Here’s the big ticket item though – public transit is a major equalizer. Access to public transit means mobility within the community. Individuals are no longer reliant on personal vehicles to get to work, volunteer, or shop – this means more employment opportunities, more community engagement and more spending within the community. Adequate public transit can lift low-income earners up, as they are able to search farther for work, can access services easier or take additional training for greater career opportunities.

Not only does it act as an equalizer for employees, it also improves independence. Seniors no longer able to drive or those with disabilities can still travel within the community using public transit. Youth can get to school on their own, or get to and from part-time jobs, without requiring parents to serve as chauffeurs. Recently, the expansion of the U-Pass program in Edmonton has increased access to post-secondary education for prospective students in Fort Saskatchewan, Spruce Grove and Leduc, ensuring reduced expenses in getting to and from campus.

It can be very difficult to recognize the benefits of public transit when you have other transportation options.
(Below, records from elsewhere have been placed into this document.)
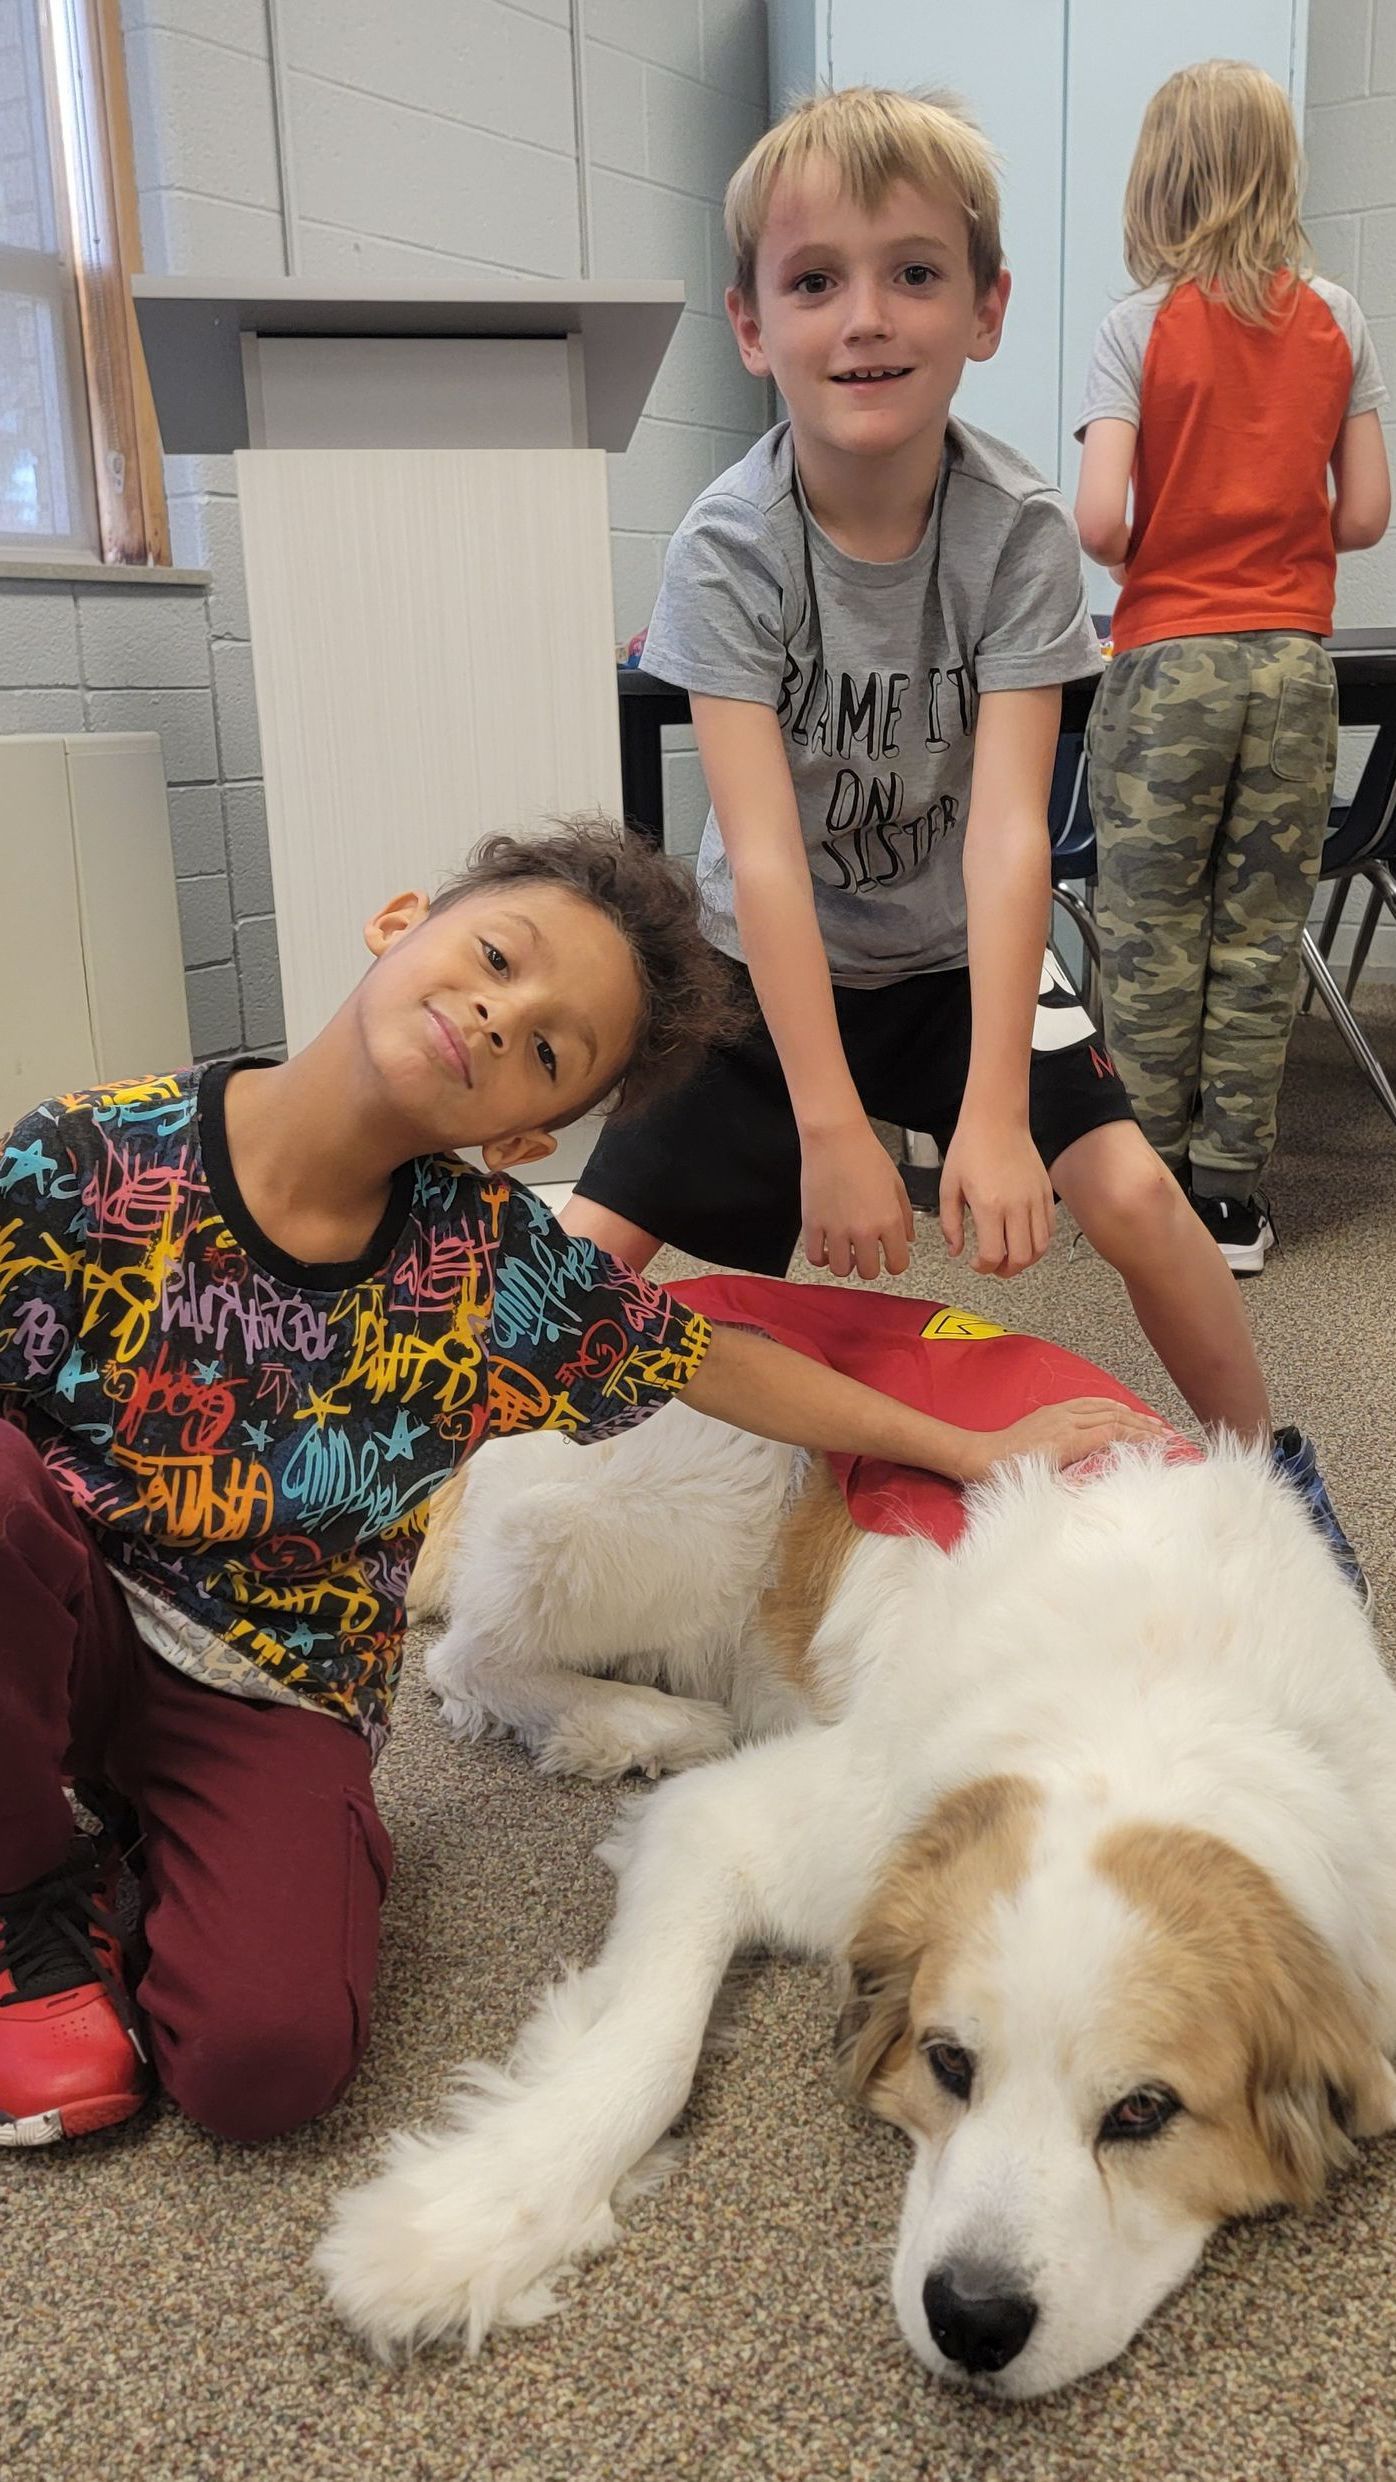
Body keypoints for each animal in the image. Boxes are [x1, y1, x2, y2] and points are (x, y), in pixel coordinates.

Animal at [320, 1409, 1391, 2392]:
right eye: (949, 2062)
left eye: (1142, 2112)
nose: (973, 2319)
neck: (1145, 1708)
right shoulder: (762, 1823)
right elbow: (652, 2047)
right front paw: (464, 2221)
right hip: (696, 1504)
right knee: (469, 1656)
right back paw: (639, 1723)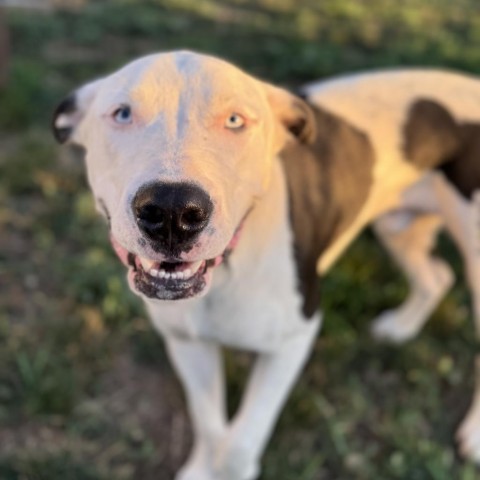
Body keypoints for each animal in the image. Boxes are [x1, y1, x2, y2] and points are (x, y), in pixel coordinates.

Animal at [50, 50, 480, 478]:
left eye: (235, 120)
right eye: (122, 113)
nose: (172, 210)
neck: (227, 272)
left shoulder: (292, 341)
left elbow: (239, 443)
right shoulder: (186, 341)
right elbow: (209, 425)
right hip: (397, 227)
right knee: (438, 277)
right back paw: (401, 327)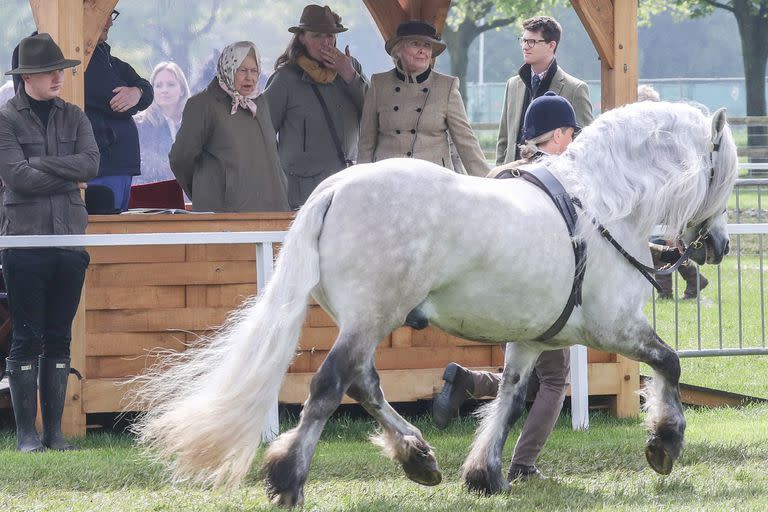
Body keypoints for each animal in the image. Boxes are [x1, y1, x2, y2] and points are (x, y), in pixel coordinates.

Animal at [132, 102, 736, 506]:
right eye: (723, 173)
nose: (720, 246)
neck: (603, 205)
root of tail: (334, 189)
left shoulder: (532, 339)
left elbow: (511, 395)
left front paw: (485, 472)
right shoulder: (615, 327)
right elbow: (670, 362)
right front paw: (664, 443)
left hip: (364, 321)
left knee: (364, 384)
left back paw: (418, 457)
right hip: (371, 318)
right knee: (331, 385)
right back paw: (290, 479)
I never truly appreciated Edmonton’s transit system until I travelled to other cities. New Orleans, as an example, has a much smaller transit system than Edmonton – 35 routes in New Orleans compared to over 300 routes in Edmonton. Edmonton has over three times as many bus stops as New Orleans, and nearly five times the ridership levels, despite having similar populations (although significantly different population densities). I would take Edmonton’s system over New Orleans any day, given how easy it is to get around the city. Sure, we may not compare to major urban centres like New York, Ottawa or Vienna, which has an amazing transit system
by the way, but we should appreciate the value of transit availability.

Of course, things can always be better and we should continue to push for that. The continued issues with the Metro LRT line, reduction in bus service to different neighbourhoods in Edmonton, poor scheduling, there’s no reason that we should just accept shortfalls. It can be frustrating that what would be a seven-minute drive takes 45 minutes by transit or if you have to wait at an intersection for the LRT. Before you complain about public transit, think about what it actually offers, what it represents.

Since I’m moving back to small town Alberta next year, I know I’ll definitely be thinking about it, especially when I’m not able to take the bus across town to avoid dealing with bad drivers.